Parliamo di hikikomori: quando il palcoscenico sociale si fa insopportabile

da | 25 Ott, 2018 | Lifestyle, Salute e Benessere

È una parola giapponese, hikikomori, e letteralmente significa “stare in disparte”.

Viene usata per riferirsi ad adolescenti e giovani che decidono di isolarsi dalla società, vivendo nella solitudine della propria camera da letto, rifiutando l’intrusione di amici e famigliari.

Proprio per la sua caratteristica di isolamento, il fenomeno rimane spesso nascosto e, nonostante inizi a diffondersi anche in altri paesi industrializzati, tra cui l’Italia, è un disagio ancora poco conosciuto.

Hikikomori, in fuga verso un luogo sicuro

Nei soggetti più fragili e predisposti, l’isolamento è la risposta più naturale alla paura di fallimento sociale.

Attiva il meccanismo tipico di difesa primordiale in una situazione di pericolo: la fuga. In questo caso è la fuga verso un luogo più sicuro come la tana/camera. La paura di fallire, di non essere all’altezza delle aspettative si nutre di quella pressione alla realizzazione così diffusa nella nostra società.

Proviamo a tracciare un identikit degli hikikomori. Sono spesso ragazzi introversi, intelligenti e sensibili, più sovente maschi, figli unici, tra i 14 e i 25 anni.

L’insorgenza delle manifestazioni di ritiro sociale avviene generalmente nel periodo della preadolescenza o dell’adolescenza.

Tra i principali campanelli di allarme c’è il ritiro scolastico. L’ambiente scolastico è uno dei più delicati per il rapporto con gli insegnanti e i coetanei vissuto con sofferenza).

Oppure il disinteresse nelle interazioni reali, specialmente con i coetanei, l’inversione del ritmo sonno-veglia (vivono di notte quando il mondo è inattivo), l’autoreclusione nella propria camera.

Da non dimenticare anche la preferenza per attività solitarie – di solito legate alle nuove tecnologie. Queste sono erroneamente additate come la causa del fenomeno e non come un rimedio per ridurre la tristezza della solitudine.

Un intervento su più fronti

L’isolamento può durare alcuni mesi o diversi anni e generalmente non si risolve spontaneamente.

Quali sono gli interventi possibili per un genitore? È bene sapere che non esiste un trattamento univoco, ma servono interventi coraggiosi, tanta pazienza e speranza.

Soprattutto serve riconoscere il disagio e agire su più livelli, puntando su obiettivi semplici e raggiungibili. Innanzitutto, la rete degli adulti (genitori, parenti, medici, psicologi, docenti ed educatori) attorno a un giovane ritirato deve essere sempre cooperativa affinchè l’hikikomori riacquisisca la fiducia e il coraggio di fronteggiare nuovamente le relazioni sociali.

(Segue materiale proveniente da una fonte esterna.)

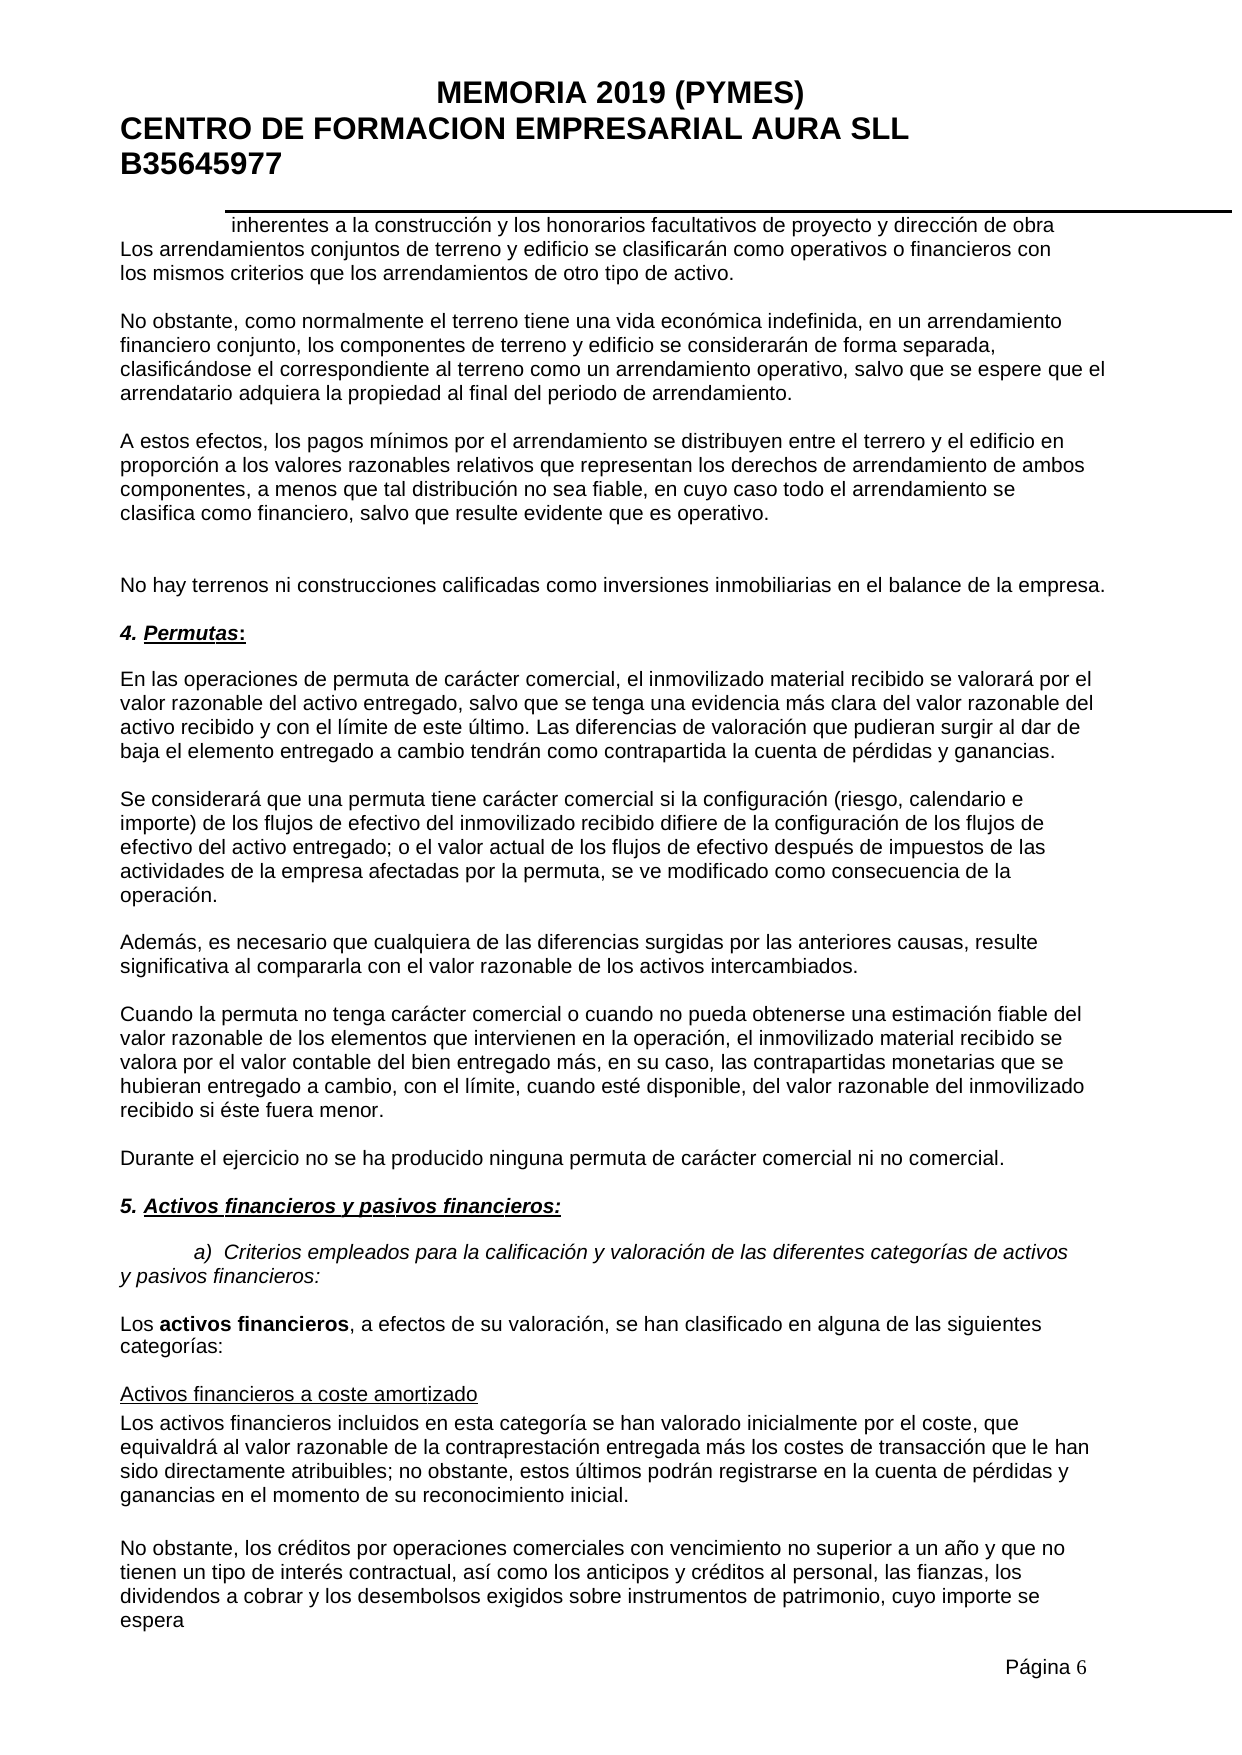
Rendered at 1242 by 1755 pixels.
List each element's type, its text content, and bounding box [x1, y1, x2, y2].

text ganancias en el momento de su reconocimiento inicial. [120, 1483, 1131, 1507]
text Se considerará que una permuta tiene carácter comercial si la configuración (riesgo, calendario e importe) de los flujos de efectivo del inmovilizado recibido difiere de la configuración de los flujos de efectivo del activo entregado; o el valor actual de los flujos de efectivo después de impuestos de las actividades de la empresa afectadas por la permuta, se ve modificado como consecuencia de la operación. [120, 787, 1104, 906]
text a) Criterios empleados para la calificación y valoración de las diferentes categorías de activos y pasivos financieros: [120, 1240, 1084, 1288]
text Cuando la permuta no tenga carácter comercial o cuando no pueda obtenerse una estimación fiable del [120, 1002, 1131, 1026]
text valor razonable de los elementos que intervienen en la operación, el inmovilizado material recibido se valora por el valor contable del bien entregado más, en su caso, las contrapartidas monetarias que se hubieran entregado a cambio, con el límite, cuando esté disponible, del valor razonable del inmovilizado recibido si éste fuera menor. [120, 1026, 1124, 1122]
text No hay terrenos ni construcciones calificadas como inversiones inmobiliarias en el balance de la empresa. [120, 573, 1131, 597]
text inherentes a la construcción y los honorarios facultativos de proyecto y dirección de obra Los arrendamientos conjuntos de terreno y edificio se clasificarán como operativos o financieros con los mismos criterios que los arrendamientos de otro tipo de activo. [120, 213, 1083, 285]
text Activos financieros a coste amortizado [120, 1382, 1131, 1406]
text No obstante, como normalmente el terreno tiene una vida económica indefinida, en un arrendamiento financiero conjunto, los componentes de terreno y edificio se considerarán de forma separada, clasificándose el correspondiente al terreno como un arrendamiento operativo, salvo que se espere que el arrendatario adquiera la propiedad al final del periodo de arrendamiento. [120, 309, 1105, 405]
text No obstante, los créditos por operaciones comerciales con vencimiento no superior a un año y que no tienen un tipo de interés contractual, así como los anticipos y créditos al personal, las fianzas, los dividendos a cobrar y los desembolsos exigidos sobre instrumentos de patrimonio, cuyo importe se espera [120, 1536, 1109, 1631]
text Durante el ejercicio no se ha producido ninguna permuta de carácter comercial ni no comercial. [120, 1146, 1131, 1170]
text A estos efectos, los pagos mínimos por el arrendamiento se distribuyen entre el terrero y el edificio en proporción a los valores razonables relativos que representan los derechos de arrendamiento de ambos componentes, a menos que tal distribución no sea fiable, en cuyo caso todo el arrendamiento se clasifica como financiero, salvo que resulte evidente que es operativo. [120, 429, 1094, 525]
text Además, es necesario que cualquiera de las diferencias surgidas por las anteriores causas, resulte significativa al compararla con el valor razonable de los activos intercambiados. [120, 930, 1038, 978]
text Los activos financieros, a efectos de su valoración, se han clasificado en alguna de las siguientes categorías: [120, 1313, 1042, 1358]
text Los activos financieros incluidos en esta categoría se han valorado inicialmente por el coste, que equivaldrá al valor razonable de la contraprestación entregada más los costes de transacción que le han sido directamente atribuibles; no obstante, estos últimos podrán registrarse en la cuenta de pérdidas y [120, 1411, 1121, 1483]
text 4. Permutas: [120, 621, 1131, 644]
text En las operaciones de permuta de carácter comercial, el inmovilizado material recibido se valorará por el valor razonable del activo entregado, salvo que se tenga una evidencia más clara del valor razonable del activo recibido y con el límite de este último. Las diferencias de valoración que pudieran surgir al dar de baja el elemento entregado a cambio tendrán como contrapartida la cuenta de pérdidas y ganancias. [120, 667, 1093, 763]
text 5. Activos financieros y pasivos financieros: [120, 1194, 1131, 1217]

La psicoterapia, spesso rifiutata inizialmente, può servire per impostare un progetto personale di riemersione dal ritiro.

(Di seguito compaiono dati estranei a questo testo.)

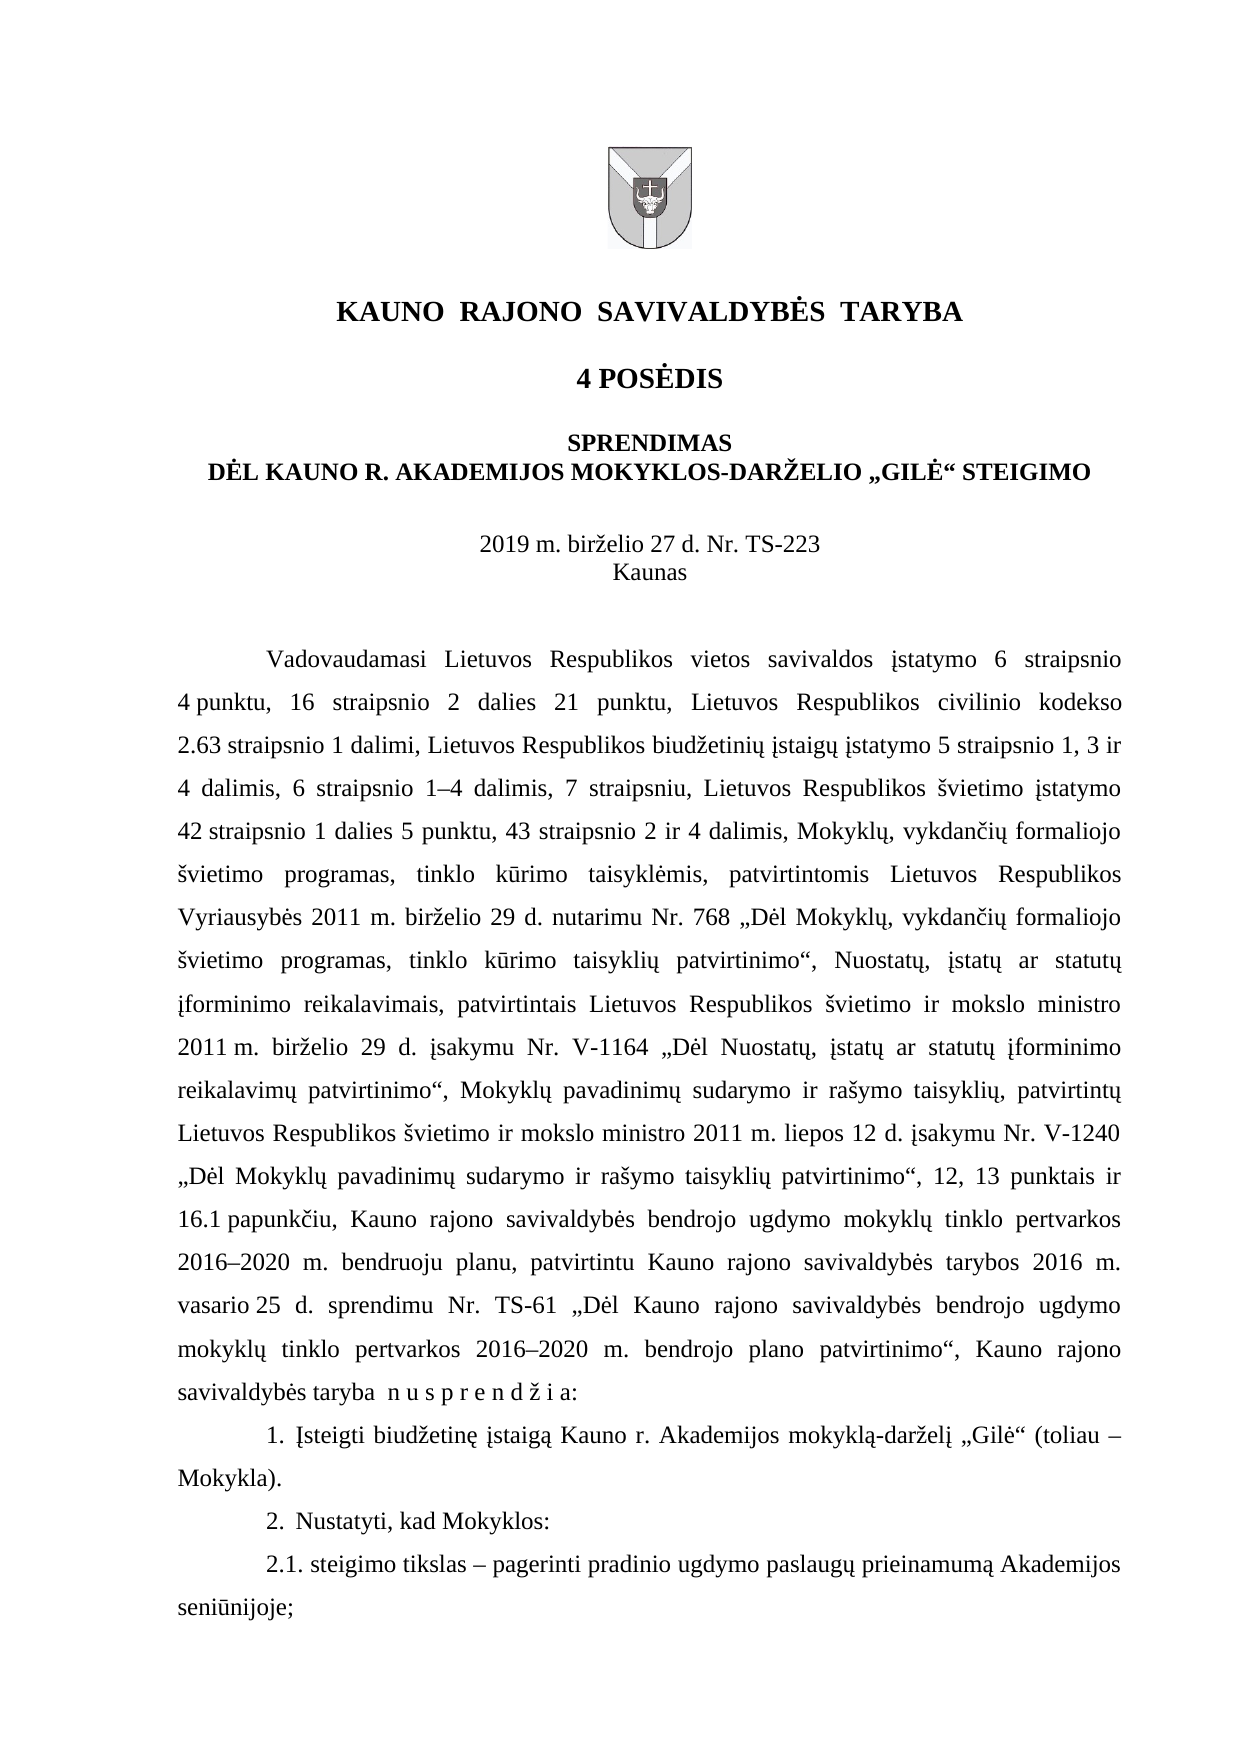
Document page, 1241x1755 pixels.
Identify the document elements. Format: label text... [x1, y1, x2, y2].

text 2019 m. birželio 27 d. Nr. TS-223 [177, 529, 1122, 557]
text KAUNO RAJONO SAVIVALDYBĖS TARYBA [177, 294, 1122, 327]
text Dėl KAUNO R. AKADEMIJOS MOKYKLOS-DARŽELIO „GILĖ“ STEIGIMO [177, 457, 1122, 486]
text 4 POSĖDIS [177, 361, 1122, 394]
text 2.1. steigimo tikslas – pagerinti pradinio ugdymo paslaugų prieinamumą Akademijos seniūnijoje; [177, 1549, 1122, 1621]
text 1. Įsteigti biudžetinę įstaigą Kauno r. Akademijos mokyklą-darželį „Gilė“ (toliau – Mokykla). [177, 1420, 1122, 1492]
text Kaunas [177, 557, 1122, 586]
text SPRENDIMAS [177, 428, 1122, 457]
text 2. Nustatyti, kad Mokyklos: [177, 1506, 1122, 1535]
text Vadovaudamasi Lietuvos Respublikos vietos savivaldos įstatymo 6 straipsnio 4 punktu, 16 straipsnio 2 dalies 21 punktu, Lietuvos Respublikos civilinio kodekso 2.63 straipsnio 1 dalimi, Lietuvos Respublikos biudžetinių įstaigų įstatymo 5 straipsnio 1, 3 ir 4 dalimis, 6 straipsnio 1–4 dalimis, 7 straipsniu, Lietuvos Respublikos švietimo įstatymo 42 straipsnio 1 dalies 5 punktu, 43 straipsnio 2 ir 4 dalimis, Mokyklų, vykdančių formaliojo švietimo programas, tinklo kūrimo taisyklėmis, patvirtintomis Lietuvos Respublikos Vyriausybės 2011 m. birželio 29 d. nutarimu Nr. 768 „Dėl Mokyklų, vykdančių formaliojo švietimo programas, tinklo kūrimo taisyklių patvirtinimo“, Nuostatų, įstatų ar statutų įforminimo reikalavimais, patvirtintais Lietuvos Respublikos švietimo ir mokslo ministro 2011 m. birželio 29 d. įsakymu Nr. V-1164 „Dėl Nuostatų, įstatų ar statutų įforminimo reikalavimų patvirtinimo“, Mokyklų pavadinimų sudarymo ir rašymo taisyklių, patvirtintų Lietuvos Respublikos švietimo ir mokslo ministro 2011 m. liepos 12 d. įsakymu Nr. V-1240 „Dėl Mokyklų pavadinimų sudarymo ir rašymo taisyklių patvirtinimo“, 12, 13 punktais ir 16.1 papunkčiu, Kauno rajono savivaldybės bendrojo ugdymo mokyklų tinklo pertvarkos 2016–2020 m. bendruoju planu, patvirtintu Kauno rajono savivaldybės tarybos 2016 m. vasario 25 d. sprendimu Nr. TS-61 „Dėl Kauno rajono savivaldybės bendrojo ugdymo mokyklų tinklo pertvarkos 2016–2020 m. bendrojo plano patvirtinimo“, Kauno rajono savivaldybės taryba n u s p r e n d ž i a: [177, 644, 1122, 1406]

Ma anche la scuola ha un ruolo cruciale: più tempo dura l’isolamento, maggiore è la vergogna, la percezione di impossibilità a rimettersi al passo con i coetanei. Sono perciò necessari piani didattici individualizzati.

Al tempo stesso è molto utile coinvolgere i coetanei. I ritirati sociali hanno subito spesso atti di bullismo o esclusione che non riescono a rielaborare positivamente.

Coltivare nuovi interessi

Infine, i genitori possono aiutare i figli a riappropriarsi delle loro risorse interne, coltivando le proprie passioni. Questo è essenziale per consentire al ragazzo di compensare il vuoto derivante dal ritiro.

Attenzione: le nuove tecnologie, i social sono svago, informazione e confronto… non le cause del fenomeno!

I tempi del reintegro sono lenti e variano da caso a caso, con un andamento discontinuo e altalenante. E se i vostri bambini sono ancora piccoli, sappiate che giocare è una buona prassi preventiva, perché è una delle prime forme di interazione sociale, è la matrice su cui si costruiscono le regole di interpretazione dei comportamenti sociali.

Il gioco è meno competitivo rispetto alla vita reale, è il luogo dove possiamo “far finta che” e costruire uno scenario protetto dove fare e rifare le prove, preparandoci a vivere “per davvero”.